TRENGGALEK NJENGGELEK – Dunia mode global terus berevolusi, dan memasuki tahun 2026, tren fashion tidak lagi sekadar mengejar sesuatu yang baru atau mengikuti aturan runway yang kaku. Sebaliknya, fashion 2026 lebih mengutamakan kenyamanan personal, insting, dan bagaimana pakaian tersebut "terasa" saat dikenakan dalam kehidupan sehari-hari. Pergeseran ini menandai era di mana gaya menjadi lebih nyata, terkadang sedikit berantakan, namun sangat otentik.
Bagi para pencinta gaya, memahami tren fashion 2026 kini bukan lagi tentang siapa yang paling trendy, melainkan tentang bagaimana memadukan suasana, era, dan detail secara personal. Tren tahun ini cenderung lebih reflektif, nostalgik, dan sangat mementingkan ekspresi diri yang tidak berusaha terlalu keras untuk terlihat sempurna atau dipoles secara berlebihan.
Poet Core dan Kembalinya Siluet Klasik
Salah satu yang paling menonjol adalah tren Poet Core. Gaya ini mengusung estetika yang lembut, tenang, dan introspektif. Dengan elemen seperti kacamata baca, turtleneck yang dikenakan di balik kemeja, serta blazer santai, tren ini memberikan kesan akademis yang manusiawi. Gaya ini tidak berusaha tampil mengesankan, melainkan fokus pada kenyamanan yang familiar.
Di sisi lain, skinny pants atau celana pensil kembali masuk ke radar mode. Berbeda dengan era sebelumnya, kini celana ketat digunakan bukan untuk menonjolkan tren tertentu, melainkan sebagai elemen penyeimbang untuk atasan yang lebih oversized atau longgar. Kehadirannya memberikan kesan tajam dan edgy yang sangat diperlukan untuk memberikan struktur pada penampilan yang lebih rileks.

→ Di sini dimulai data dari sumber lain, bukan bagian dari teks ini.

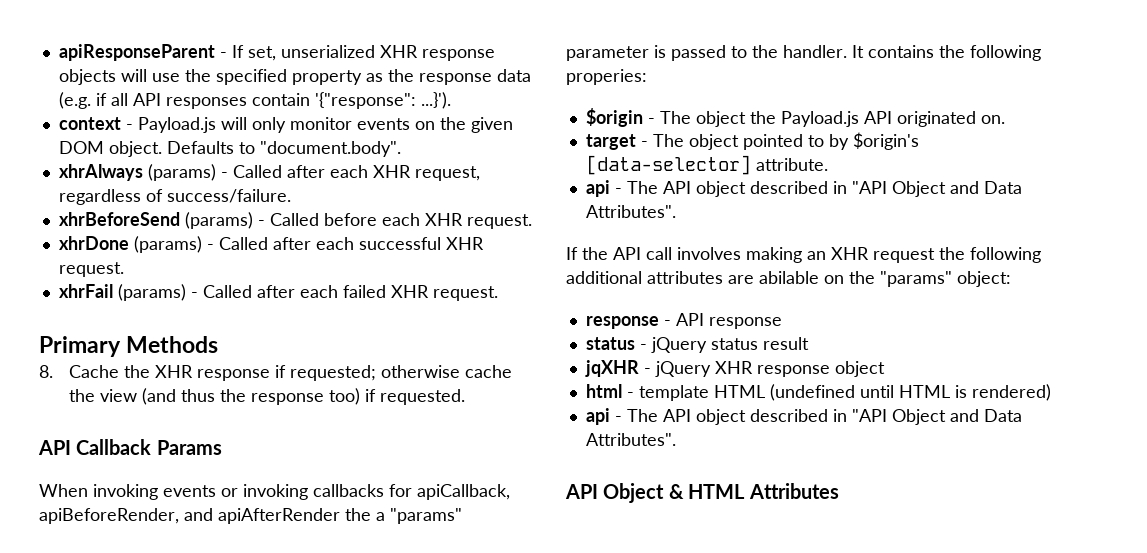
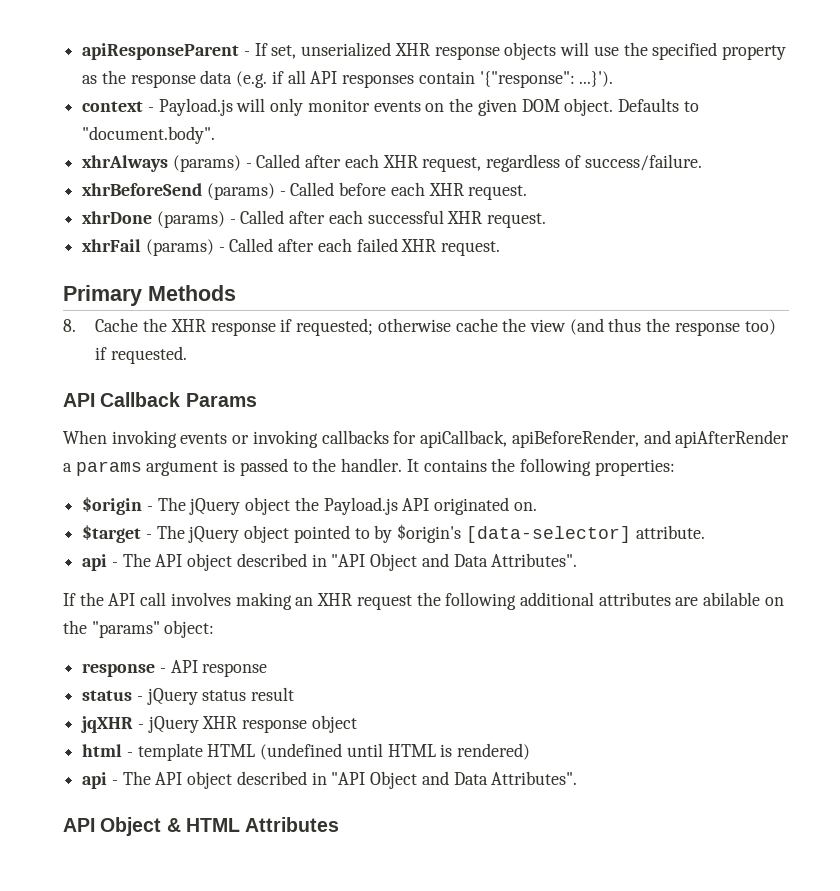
[345,508,462,524] [566,46,649,61] the a "params" parameter -> [63,461,219,476] a params argument
[566,69,647,85] properies: -> [594,459,675,476] properties:
(691, 117) none -> [189,498,241,515] jQuery
[585,134,684,150] target - The -> [82,525,240,543] $target - The jQuery

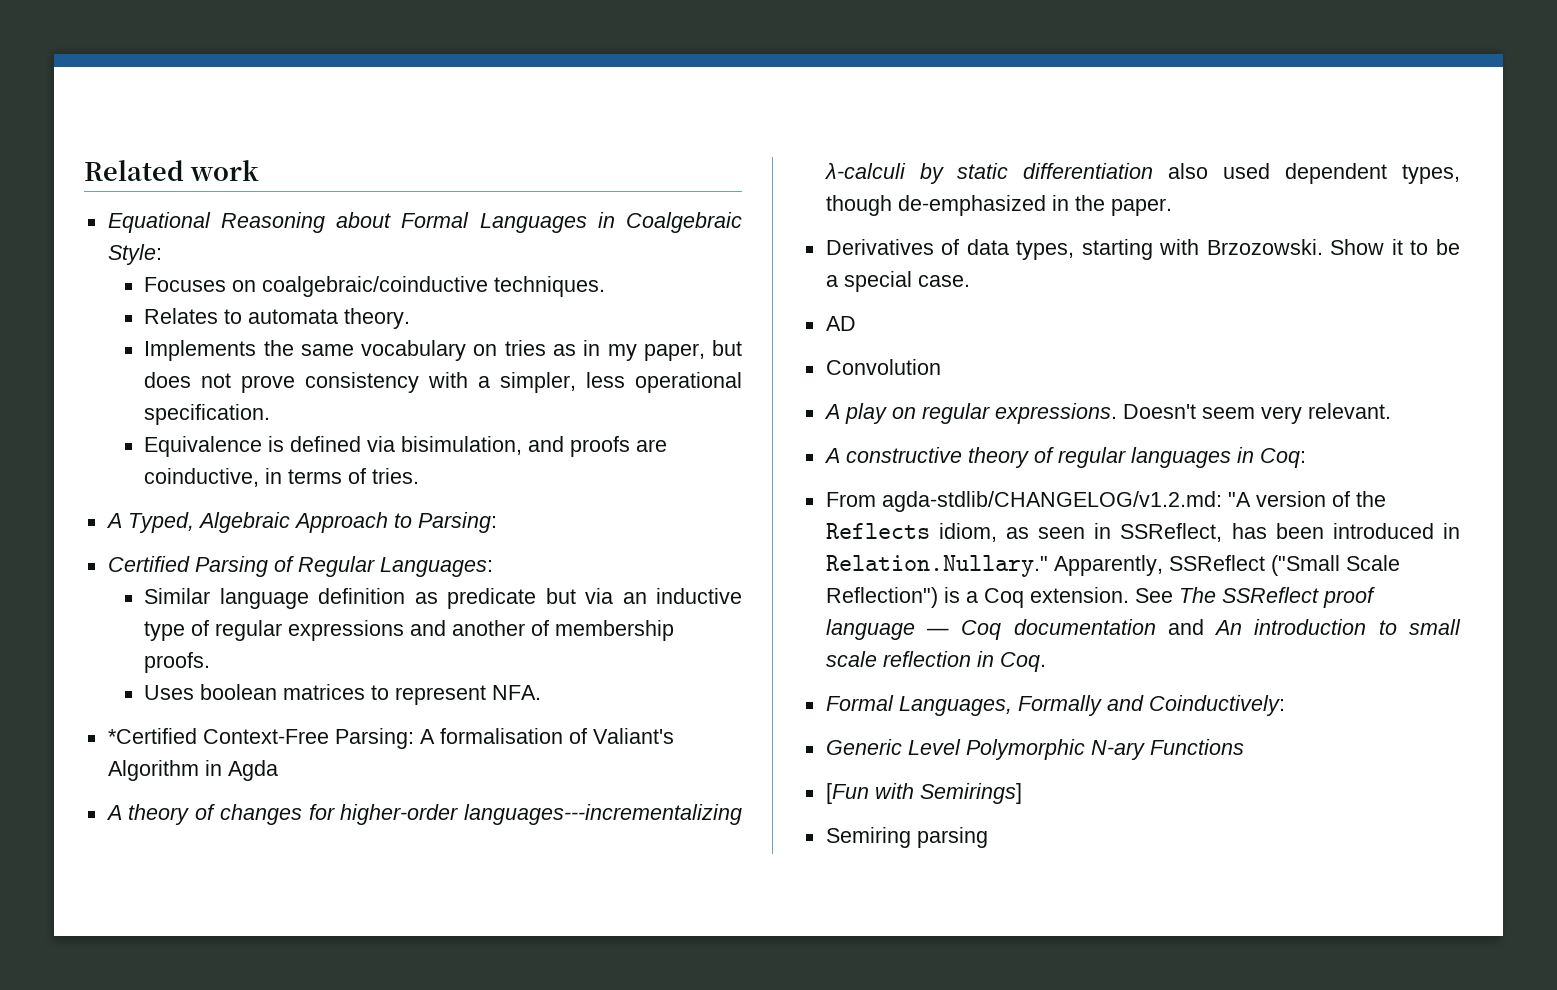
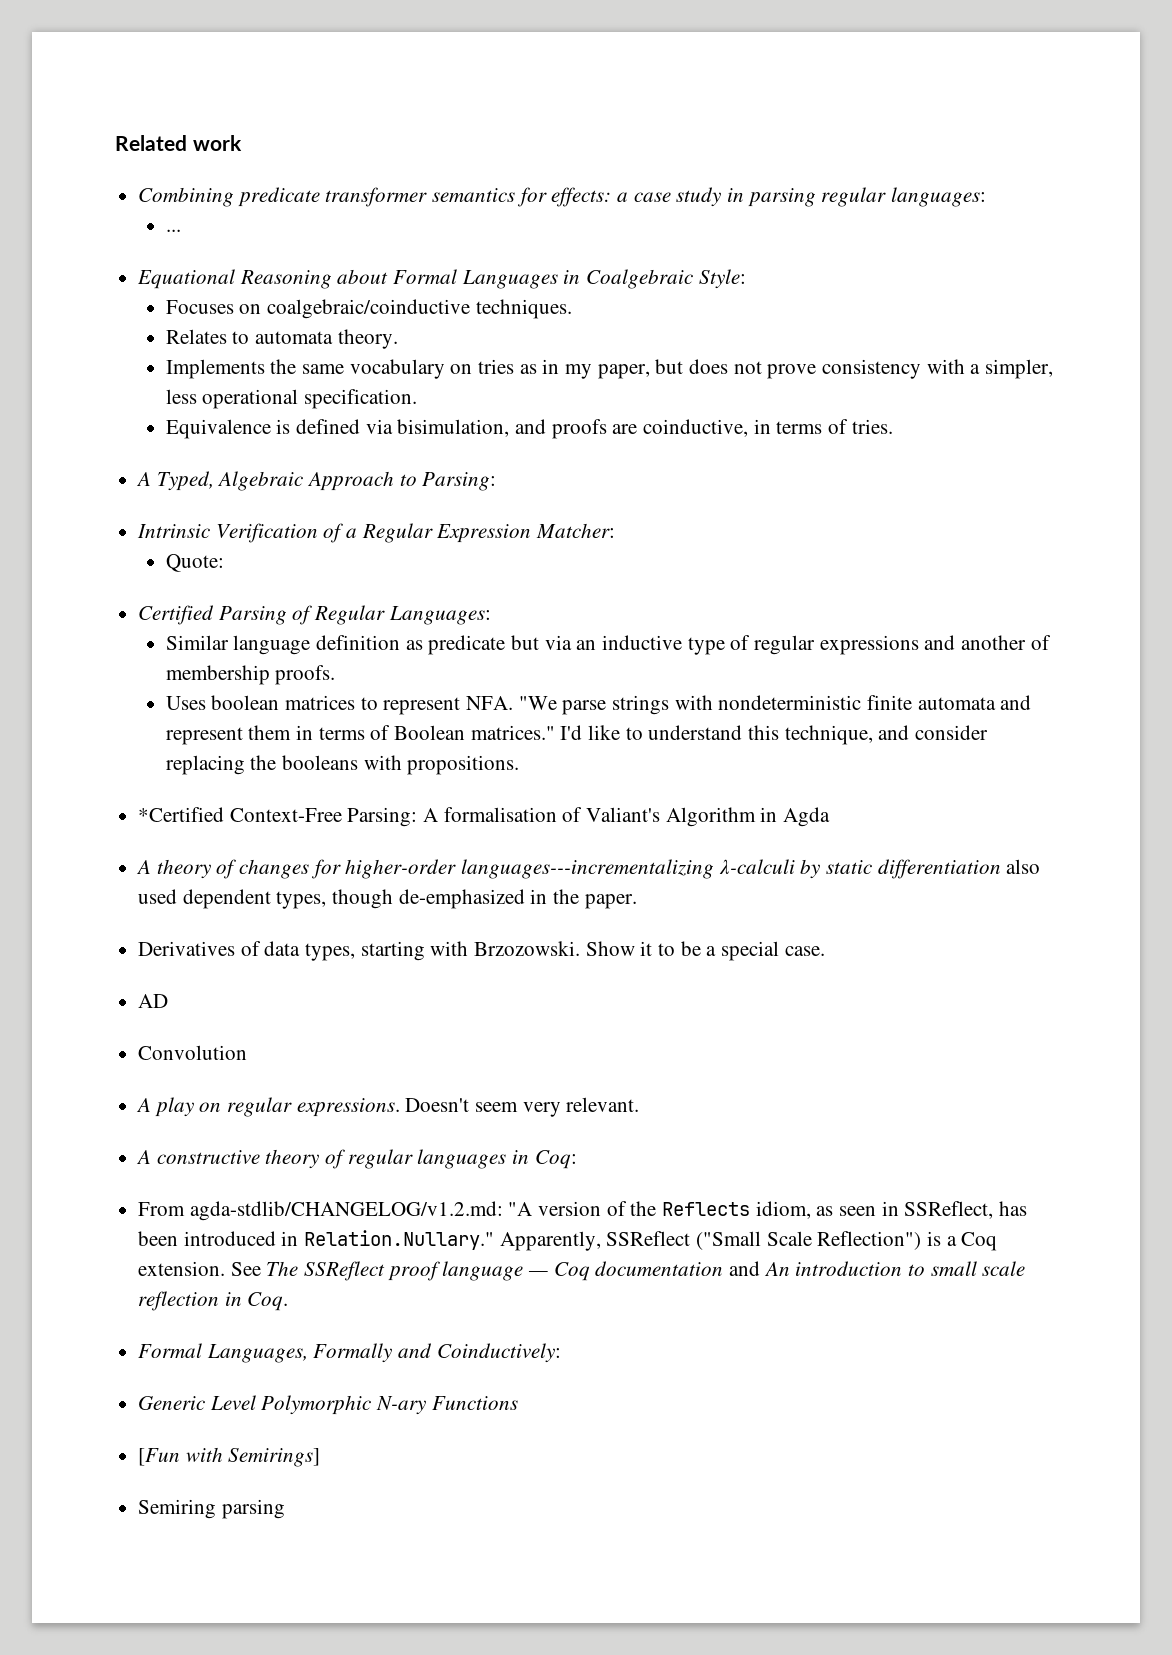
(259, 170) none -> [138,187,987,207] [165,229,181,232] // Combining predicate transformer semantics for effects: a case study in parsing regular languages: // ...
(497, 522) none -> [137,523,616,543] [165,554,224,572] // Intrinsic Verification of a Regular Expression Matcher: // Quote:
(542, 692) none -> [518,695,1032,715] [165,725,988,745] [165,755,520,775] "We parse strings with nondeterministic finite automata and represent them in terms of Boolean matrices." I'd like to understand this technique, and consider replacing the booleans with propositions.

Warna Navy dan Tekstur yang Berkilau
Dalam hal palet warna, biru navy atau biru tua diprediksi menjadi "jangkar" baru di tahun 2026. Warna ini dianggap lebih tenang dan mudah dipadupadankan dibandingkan hitam. Selain itu, elemen shine atau kilauan kini tidak lagi terbatas pada acara malam hari. Tren ini berkembang menjadi lebih fleksibel, di mana sentuhan gemerlap bisa dikenakan dalam suasana kasual untuk memberikan energi pada penampilan sehari-hari.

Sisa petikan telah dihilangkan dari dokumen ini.